By Ava McElhone Yates
As someone who has never described herself as athletic, playing sports is relatively new to me. Growing up I tried some recreation leagues once or twice but I never stuck with anything and didn’t really have fun. Now I go to a school where I have sports as a requirement. The concept was daunting at first but I’ve managed to take a few things from it all. In fact, even more important than the sport is the team.
Lesson One: Everyone Messes Up And not just small mistakes.

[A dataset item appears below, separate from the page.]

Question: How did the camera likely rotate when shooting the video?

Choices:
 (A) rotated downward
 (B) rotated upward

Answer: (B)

No, people plain out miss the ball, trip, run the wrong way and miss opportunities that would have been great. Some mistakes are larger than others and some are more frustrating than others too. But everyone makes them. I’ve found that making mistakes is a concept feared by many people, especially girls. From a young age many people, especially girls, are trained to get the answer right or score the point while looking graceful. According to the Women’s Sports Foundation, by age 14 girls are two times more likely to drop out of sports than boys their age are due to a mix of things that include social stigma and lack of facilities and positive role models. How can we let this happen? One of the great parts of being on a team is that it eliminates that fear of making mistakes. From day one of volleyball tryouts this year I was joined by my twelve teammates in dropping balls, jamming fingers, falling, loosing points, and missing serves. And I’ve realized that as frustrating as it is, it will happen to everyone.
Lesson Two: Getting to know people is important.

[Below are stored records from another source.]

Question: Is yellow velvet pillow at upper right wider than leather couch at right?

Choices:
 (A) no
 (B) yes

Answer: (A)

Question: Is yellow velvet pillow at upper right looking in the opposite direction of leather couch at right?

Is there a better way to get to know someone than to see them when they are the most tired? Frustrated? Proud? How often to you get to practice true teamwork with a person or see them improve though the season? You all want the same thing and you all work for that thing at the same time. It is extremely critical to work with the team in sports. Participating in a team is a great way of becoming friends with people may not usually be friends with. At the same time though, you don’t have to be great friends with everyone either. Sometimes you won’t like a person on your team and you will learn to deal with them anyways. It’s going to happen in life—there will be people you have to deal with reluctantly. So these low stakes are great practice. Many people I know, boys and girls, have a way of judging girls by their appearance, voice, grades, or interests. In high school it only takes one look or one conversation to completely define or alter a perception of girls. Yet being on a team forces you to consider both sides of a person and it eliminates this quick judgment.

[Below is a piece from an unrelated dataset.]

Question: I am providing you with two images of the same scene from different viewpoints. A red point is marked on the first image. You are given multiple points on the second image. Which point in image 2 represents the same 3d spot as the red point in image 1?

Lesson Three: You earn respect by working… Hard
There is no better way to earn the respect of your coaches, teammates, and fans at a game than by working at what you are doing. And not only do you have to work… you have to work hard. You have to do the best you can all the time. And doing your best doesn’t always mean winning; it means improving and genuinely trying. With these ideas in mind, I think teams can be beneficial beyond what I saw in them when I was younger (aka forced bonding). Girls need to be raised with role models. Teams are a great way to support those needs and make friends while doing so. So to all girls- get up and join a team. Play sports, join a club, or debate with friends. Work hard, have an open mind, make mistakes, and have fun!